About this task >> The task for the listing below is to write out exactly the lines starting at the one containing "vfov_deg: 89.9" and ending at the one containing "exposure_s: 1/15", both included. Pictures are to be omitted.

Given entries >>
-=-=-

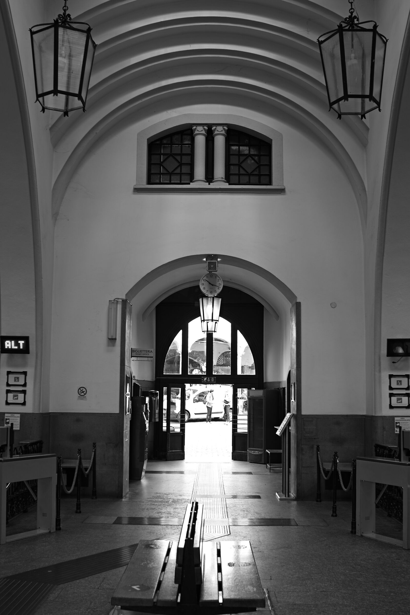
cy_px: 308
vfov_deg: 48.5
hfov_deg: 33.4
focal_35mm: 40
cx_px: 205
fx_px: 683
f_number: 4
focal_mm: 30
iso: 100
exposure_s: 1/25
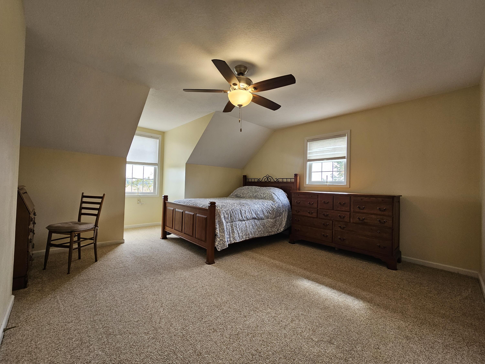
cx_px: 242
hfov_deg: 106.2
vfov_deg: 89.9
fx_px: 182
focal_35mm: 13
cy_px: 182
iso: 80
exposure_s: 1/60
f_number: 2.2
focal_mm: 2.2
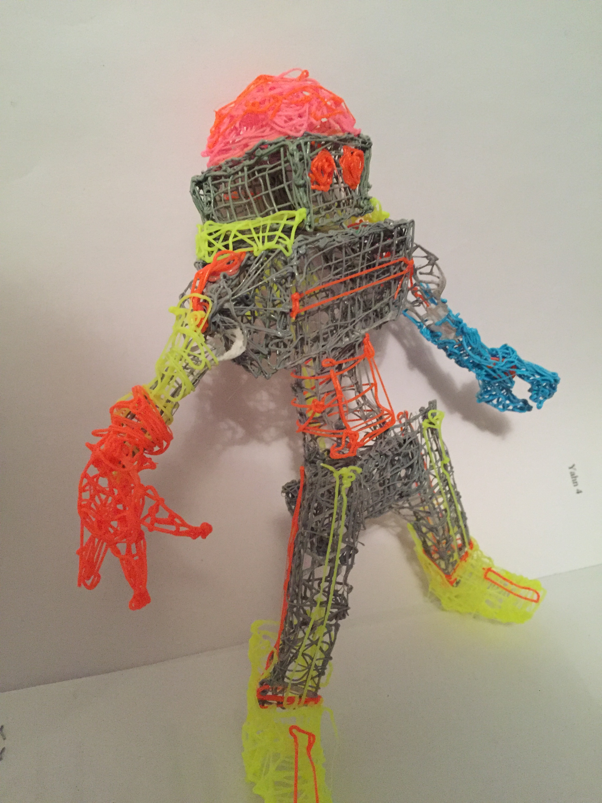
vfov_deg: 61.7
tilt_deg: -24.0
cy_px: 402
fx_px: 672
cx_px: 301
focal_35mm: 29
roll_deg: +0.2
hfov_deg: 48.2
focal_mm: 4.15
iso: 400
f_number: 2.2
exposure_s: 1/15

-=-=-

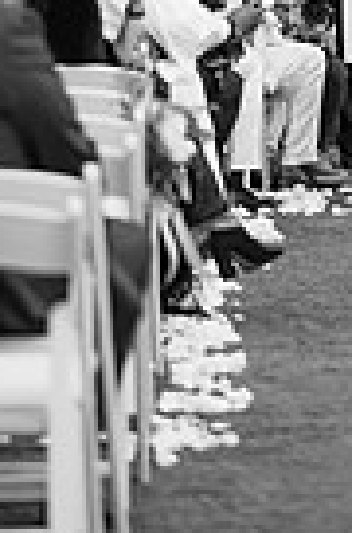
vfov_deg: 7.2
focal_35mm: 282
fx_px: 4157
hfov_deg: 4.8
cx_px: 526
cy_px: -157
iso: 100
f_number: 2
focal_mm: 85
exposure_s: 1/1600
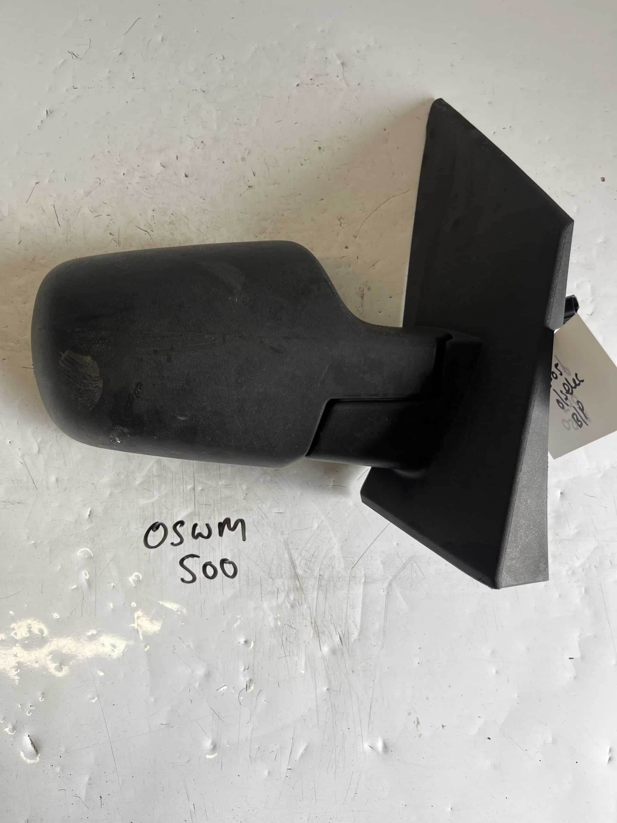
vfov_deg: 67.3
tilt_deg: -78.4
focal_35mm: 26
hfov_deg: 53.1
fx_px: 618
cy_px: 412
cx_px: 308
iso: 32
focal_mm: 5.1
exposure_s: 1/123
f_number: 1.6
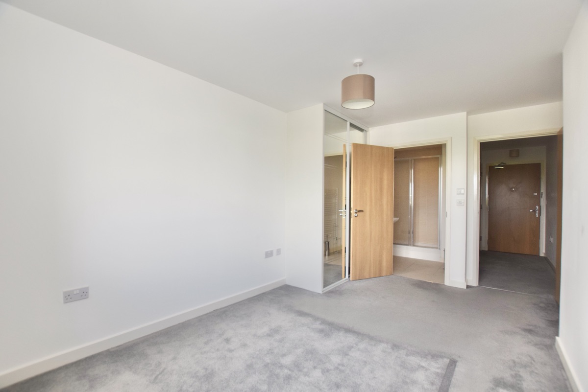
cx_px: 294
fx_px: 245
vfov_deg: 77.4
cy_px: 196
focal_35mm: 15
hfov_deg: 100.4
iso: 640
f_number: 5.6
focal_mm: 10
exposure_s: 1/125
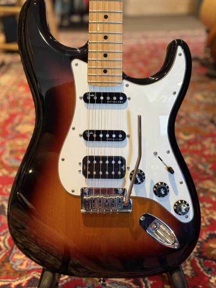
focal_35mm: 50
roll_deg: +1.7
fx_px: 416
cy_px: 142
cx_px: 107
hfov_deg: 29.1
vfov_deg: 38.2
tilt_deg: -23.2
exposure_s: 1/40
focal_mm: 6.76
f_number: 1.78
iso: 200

-=-=-

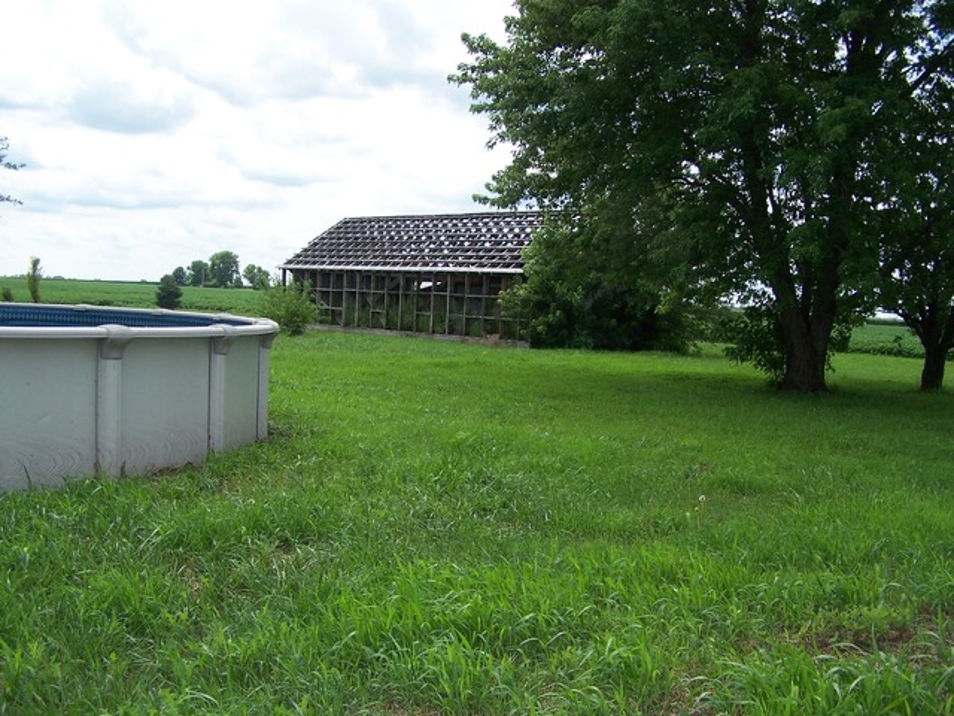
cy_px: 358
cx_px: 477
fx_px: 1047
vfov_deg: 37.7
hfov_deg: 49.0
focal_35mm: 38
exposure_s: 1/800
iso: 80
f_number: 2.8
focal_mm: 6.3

-=-=-

Exercise answer >>
vfov_deg: 89.9
fx_px: 182
focal_35mm: 13
cy_px: 182
iso: 80
exposure_s: 1/60
f_number: 2.2
focal_mm: 2.2
vfov_deg: 61.7
tilt_deg: -24.0
cy_px: 402
fx_px: 672
cx_px: 301
focal_35mm: 29
roll_deg: +0.2
hfov_deg: 48.2
focal_mm: 4.15
iso: 400
f_number: 2.2
exposure_s: 1/15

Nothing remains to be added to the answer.